About Mars Acquisition Corp.

 

Mars Acquisition Corp. is a Cayman Islands exempted company incorporated as a blank check company, also commonly referred to as a special purpose acquisition company, or SPAC, formed for the purpose of effecting a merger, share exchange, asset acquisition, stock purchase, reorganization or similar business combination with one or more businesses.

 

Forward-Looking Statements

 

This press release contains statements that constitute “forward-looking statements,” including with respect to the Company’s initial public offering and search for an initial business combination.
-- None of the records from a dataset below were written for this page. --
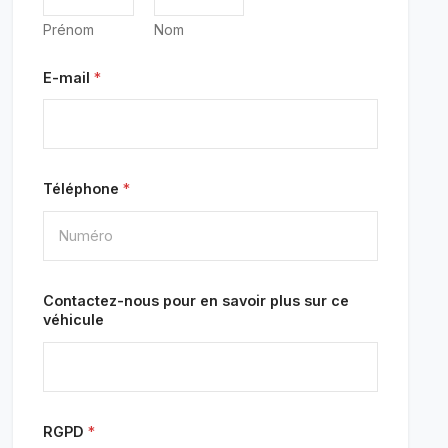
Prénom
Nom
E-mail
*
Téléphone
*
Contactez-nous pour en savoir plus sur ce
véhicule
RGPD
*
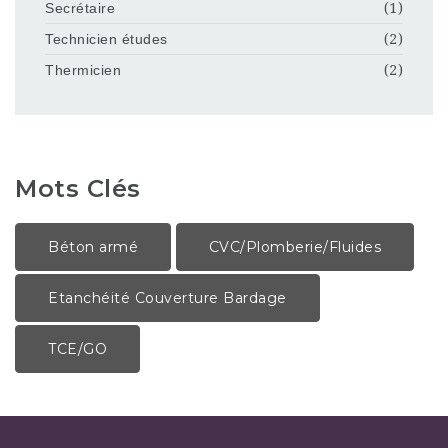
Secrétaire
(1)
Technicien études
(2)
Thermicien
(2)
Mots Clés
Béton armé
CVC/Plomberie/Fluides
Etanchéité Couverture Bardage
TCE/GO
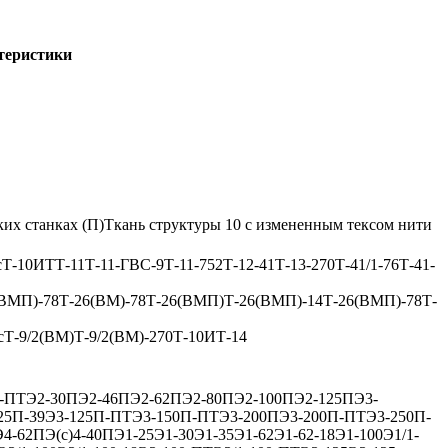
теристики
их станках (П)
Ткань структуры 10 с измененным тексом нити
с
Т-10ИТ
Т-11
Т-11-ГВС-9
Т-11-752
Т-12-41
Т-13-270
Т-41/1-76
Т-41-
(ВМП)-78
Т-26(ВМ)-78
Т-26(ВМП)
Т-26(ВМП)-14
Т-26(ВМП)-78
Т-
с
Т-9/2(ВМ)
Т-9/2(ВМ)-270
Т-10ИТ-14
-ПТ
Э2-30П
Э2-46П
Э2-62П
Э2-80П
Э2-100П
Э2-125П
Э3-
25П-39
Э3-125П-ПТ
Э3-150П-ПТ
Э3-200П
Э3-200П-ПТ
Э3-250П-
Э4-62П
Э(с)4-40П
Э1-25
Э1-30
Э1-35
Э1-62
Э1-62-18
Э1-100
Э1/1-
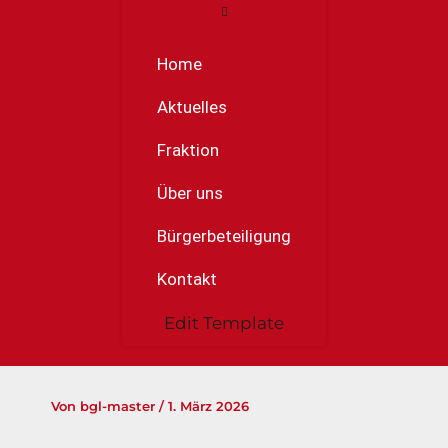
Home
Aktuelles
Fraktion
Über uns
Bürgerbeteiligung
Kontakt
Edit Template
Von
bgl-master
/
1. März 2026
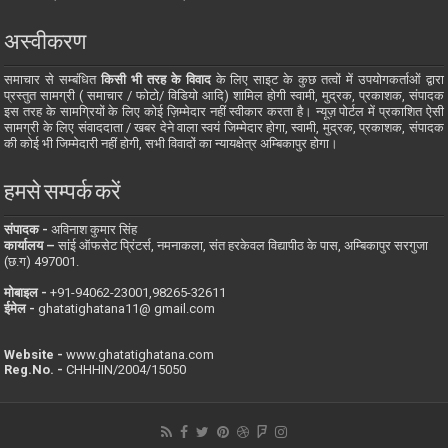
अस्वीकरण
समाचार से सम्बंधित
किसी भी तरह के विवाद
के लिए साइट के कुछ तत्वों में उपयोगकर्ताओं द्वारा
प्रस्तुत सामग्री ( समाचार / फोटो/ विडियो आदि) शामिल होगी स्वामी, मुद्रक, प्रकाशक, संपादक
इस तरह के सामग्रियों के लिए कोई ज़िम्मेदार नहीं स्वीकार करता है। न्यूज़ पोर्टल में प्रकाशित ऐसी
सामग्री के लिए संवाददाता / खबर देने वाला स्वयं जिम्मेदार होगा, स्वामी, मुद्रक, प्रकाशक, संपादक
की कोई भी जिम्मेदारी नहीं होगी, सभी विवादों का न्यायक्षेत्र अम्बिकापुर होगा।
हमसे सम्पर्क करें
संपादक -
अविनाश कुमार सिंह
कार्यालय –
सांई ऑफसेट प्रिंटर्स, नमनाकला, संत हरकेवल विद्यापीठ के पास, अम्बिकापुर सरगुजा
(छ.ग) 497001.
मोबाइल -
‪+91-94062-23001‬,98265-32611
ईमेल -
ghatatighatana11@ gmail.com
Website -
www.ghatatighatana.com
Reg.No. -
CHHHIN/2004/15050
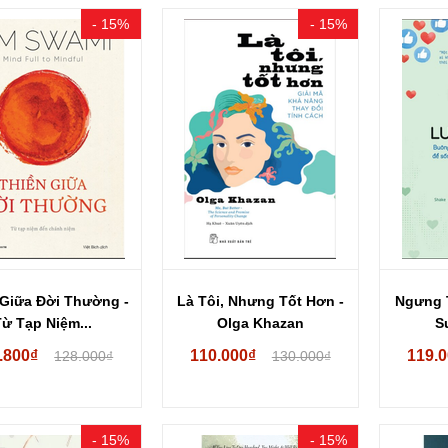
- 15%
- 15%
 Giữa Đời Thường -
Là Tôi, Nhưng Tốt Hơn -
Ngưng T
Từ Tạp Niệm...
Olga Khazan
S
.800₫
110.000₫
119.
128.000₫
130.000₫
- 15%
- 15%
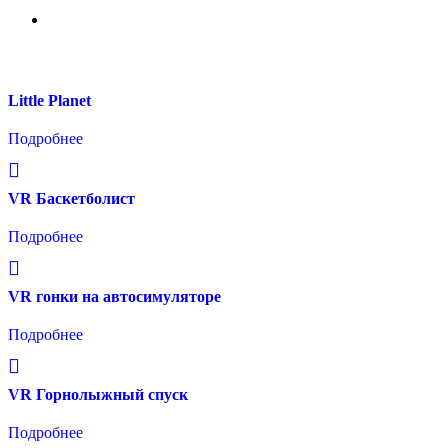
Тест-драйв
Little Planet
Подробнее
VR Баскетболист
Подробнее
VR гонки на автосимуляторе
Подробнее
VR Горнолыжный спуск
Подробнее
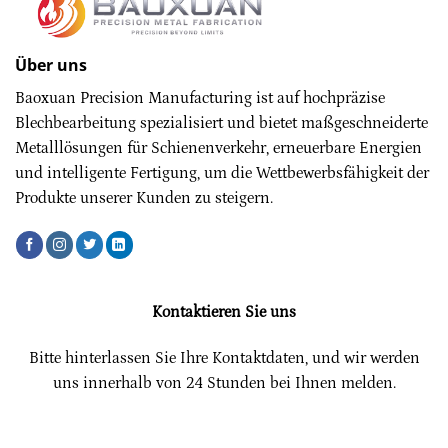
Über uns
Baoxuan Precision Manufacturing ist auf hochpräzise
Blechbearbeitung spezialisiert und bietet maßgeschneiderte
Metalllösungen für Schienenverkehr, erneuerbare Energien
und intelligente Fertigung, um die Wettbewerbsfähigkeit der
Produkte unserer Kunden zu steigern.
Kontaktieren Sie uns
Bitte hinterlassen Sie Ihre Kontaktdaten, und wir werden
uns innerhalb von 24 Stunden bei Ihnen melden.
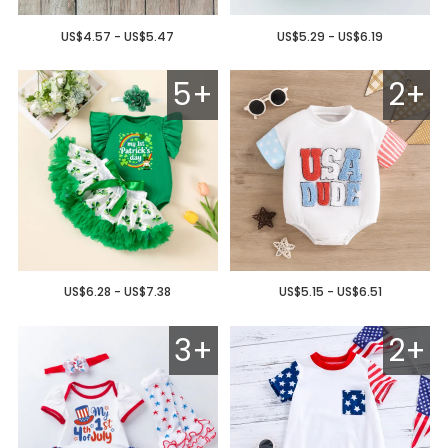
US$4.57 - US$5.47
US$5.29 - US$6.19
5+
2+
US$6.28 - US$7.38
US$5.15 - US$6.51
3+
2+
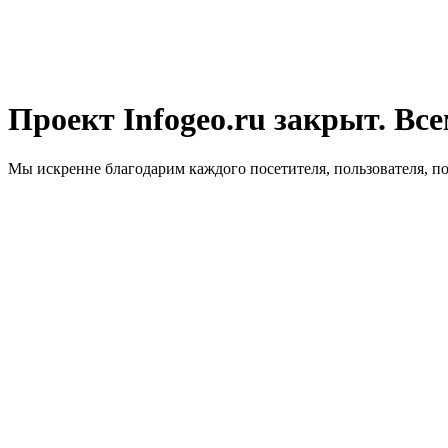
Проект Infogeo.ru закрыт. Все
Мы искренне благодарим каждого посетителя, пользователя, п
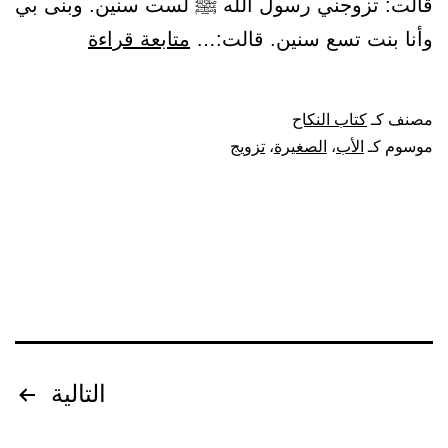
قالت: تزوجني رسول الله ﷺ لست سنين. وبنى بي
باب
وأنا بنت تسع سنين. قالت:…
متابعة قراءة
تزويج
الأب
مصنف كـ
كتاب النكاح
البكر
موسوم كـ
الأب
،
الصغيرة
،
تزويج
الصغيرة
تصفّح
التالية
المقالات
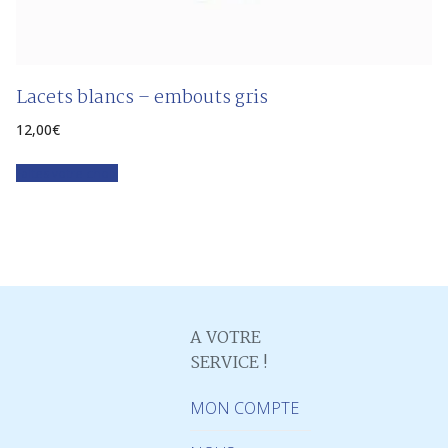
Lacets blancs – embouts gris
12,00
€
Faites votre choix
A VOTRE
SERVICE !
MON COMPTE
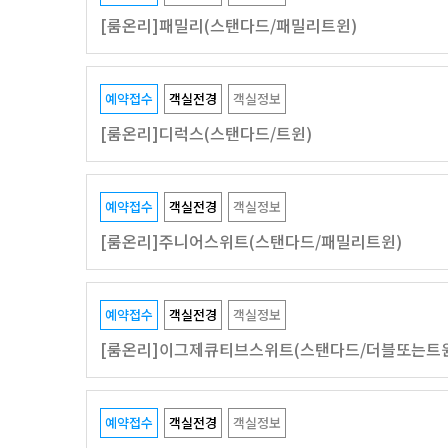
[룸온리]패밀리(스탠다드/패밀리트윈)
예약접수
객실전경
객실정보
[룸온리]디럭스(스탠다드/트윈)
예약접수
객실전경
객실정보
[룸온리]주니어스위트(스탠다드/패밀리트윈)
예약접수
객실전경
객실정보
[룸온리]이그제큐티브스위트(스탠다드/더블또는트
예약접수
객실전경
객실정보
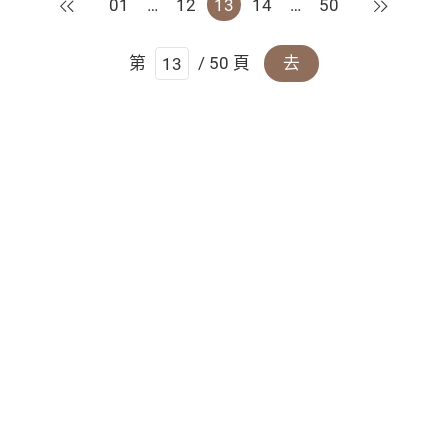
上一頁
下一頁
01
…
12
13
14
…
50
第
/ 50 頁
去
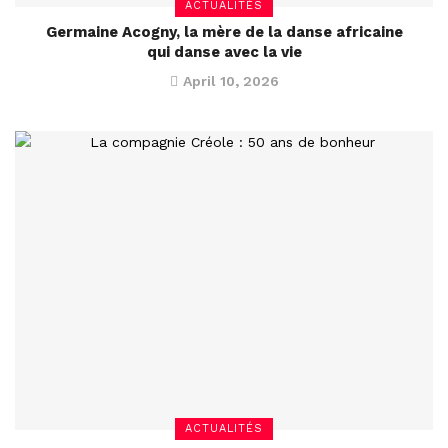
ACTUALITÉS
Germaine Acogny, la mère de la danse africaine
qui danse avec la vie
April 10, 2026
ACTUALITÉS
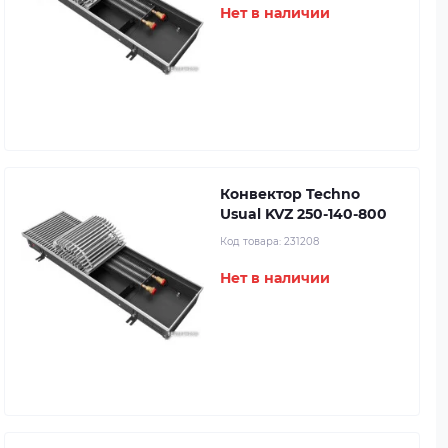
Нет в наличии
Конвектор Techno
Usual KVZ 250-140-800
Код товара:
231208
Нет в наличии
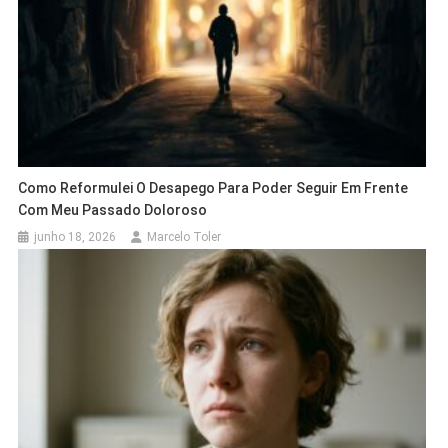
Como Reformulei O Desapego Para Poder Seguir Em Frente
Com Meu Passado Doloroso
junho 18, 2026
Marcelo Toler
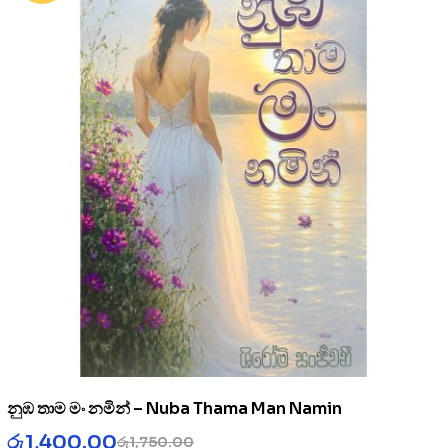
නුඹ තාම මං නමින් – Nuba Thama Man Namin
රු
1,400.00
රු
1,750.00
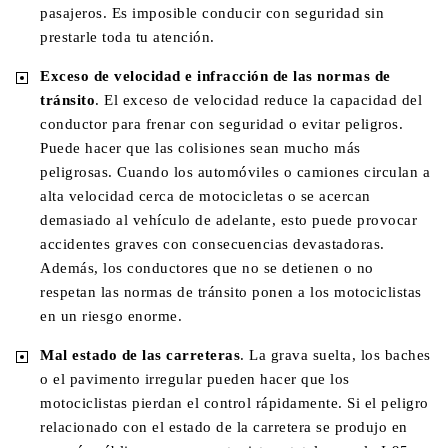
pasajeros. Es imposible conducir con seguridad sin
prestarle toda tu atención.
Exceso de velocidad e infracción de las normas de
tránsito
. El exceso de velocidad reduce la capacidad del
conductor para frenar con seguridad o evitar peligros.
Puede hacer que las colisiones sean mucho más
peligrosas. Cuando los automóviles o camiones circulan a
alta velocidad cerca de motocicletas o se acercan
demasiado al vehículo de adelante, esto puede provocar
accidentes graves con consecuencias devastadoras.
Además, los conductores que no se detienen o no
respetan las normas de tránsito ponen a los motociclistas
en un riesgo enorme.
Mal estado de las carreteras
. La grava suelta, los baches
o el pavimento irregular pueden hacer que los
motociclistas pierdan el control rápidamente. Si el peligro
relacionado con el estado de la carretera se produjo en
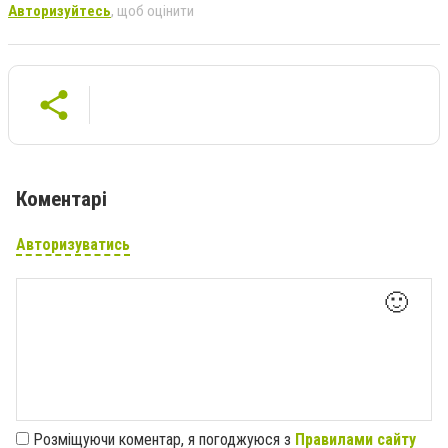
Авторизуйтесь
, щоб оцінити
Коментарі
Авторизуватись
🙂
Розміщуючи коментар, я погоджуюся з
Правилами сайту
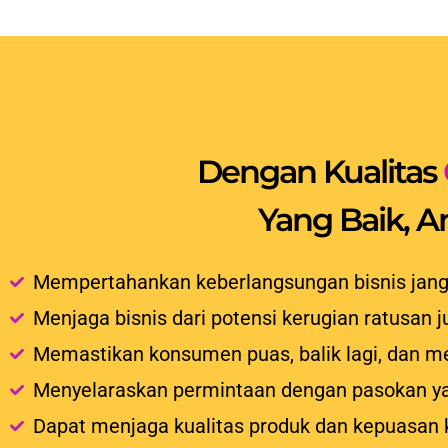
Dengan Kualitas
Yang Baik, 
Mempertahankan keberlangsungan bisnis jang
Menjaga bisnis dari potensi kerugian ratusan j
Memastikan konsumen puas, balik lagi, dan m
Menyelaraskan permintaan dengan pasokan y
Dapat menjaga kualitas produk dan kepuasan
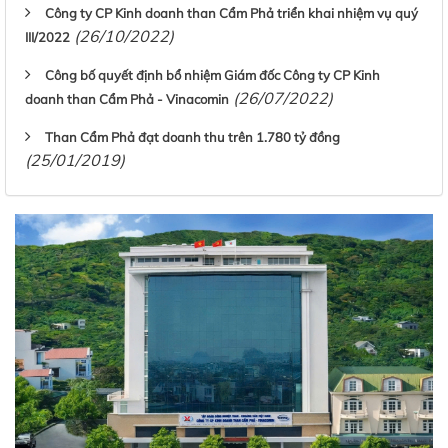
Công ty CP Kinh doanh than Cẩm Phả triển khai nhiệm vụ quý
(26/10/2022)
III/2022
Công bố quyết định bổ nhiệm Giám đốc Công ty CP Kinh
(26/07/2022)
doanh than Cẩm Phả - Vinacomin
Than Cẩm Phả đạt doanh thu trên 1.780 tỷ đồng
(25/01/2019)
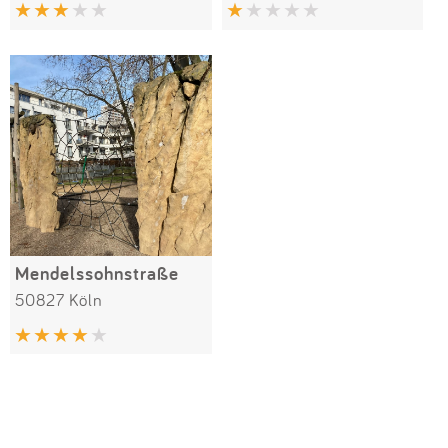
Impressum
Anmelden
Mendelssohnstraße
50827 Köln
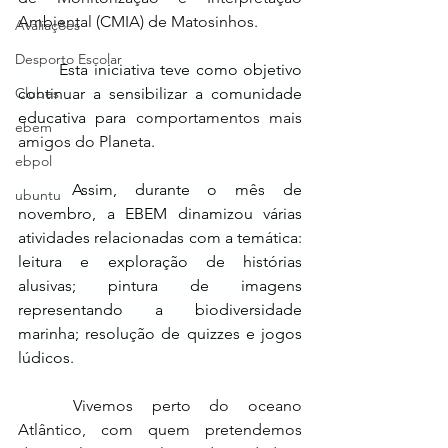
Ambiental (CMIA) de Matosinhos. 
Avaliações
Desporto Escolar
	Esta iniciativa teve como objetivo 
Clubes
continuar a sensibilizar a comunidade 
educativa para 
comportamentos mais 
ebem
amigos do Planeta.     
ebpol
	Assim, durante o mês de 
ubuntu
novembro, a EBEM dinamizou várias 
atividades relacionadas com a temática: 
leitura e exploração de histórias 
alusivas; pintura de imagens 
representando a biodiversidade 
marinha; resolução de quizzes e jogos 
lúdicos. 
	Vivemos perto do oceano 
Atlântico, com quem pretendemos 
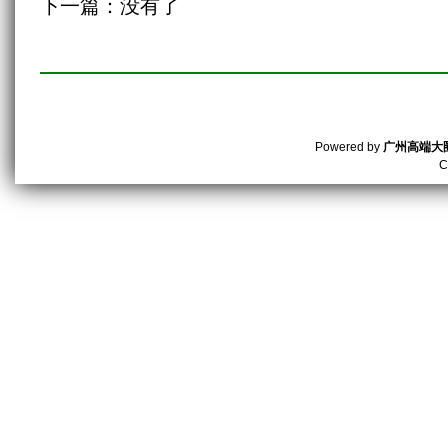
下一篇：没有了
Powered by
广州高端大
C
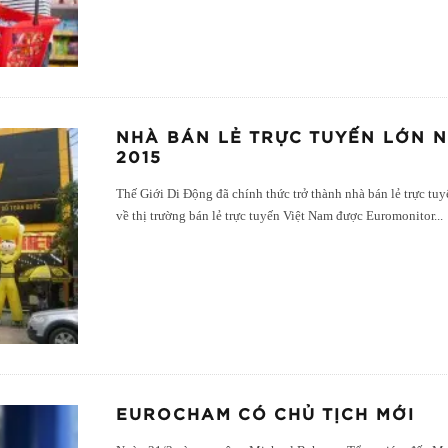
NHÀ BÁN LẺ TRỰC TUYẾN LỚN 
2015
Thế Giới Di Động đã chính thức trở thành nhà bán lẻ trực tu
về thị trường bán lẻ trực tuyến Việt Nam được Euromonitor
...
EUROCHAM CÓ CHỦ TỊCH MỚI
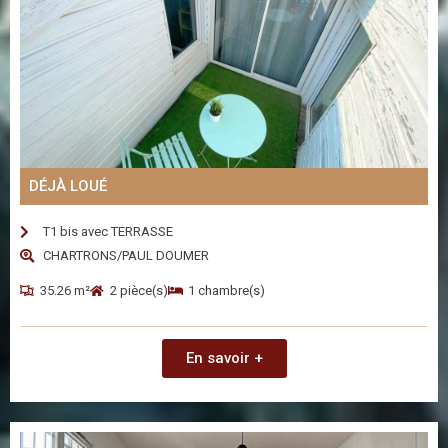
DÉJÀ LOUÉ
T1 bis avec TERRASSE
CHARTRONS/PAUL DOUMER
35.26 m²
2 pièce(s)
1 chambre(s)
En savoir +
No assurance can be given that the offering discussed above will be completed on the terms described, or at all. Forward-looking statements are subject to numerous conditions, many of which are beyond the control of the Company, including those set forth in the Risk Factors section of the Registration Statement and related preliminary prospectus filed with the SEC. Copies are available on the SEC's website, www.sec.gov. The Company undertakes no obligation to update these statements for revisions or changes in events, conditions or circumstances on which any statement is based after the date of this release, except as required by law.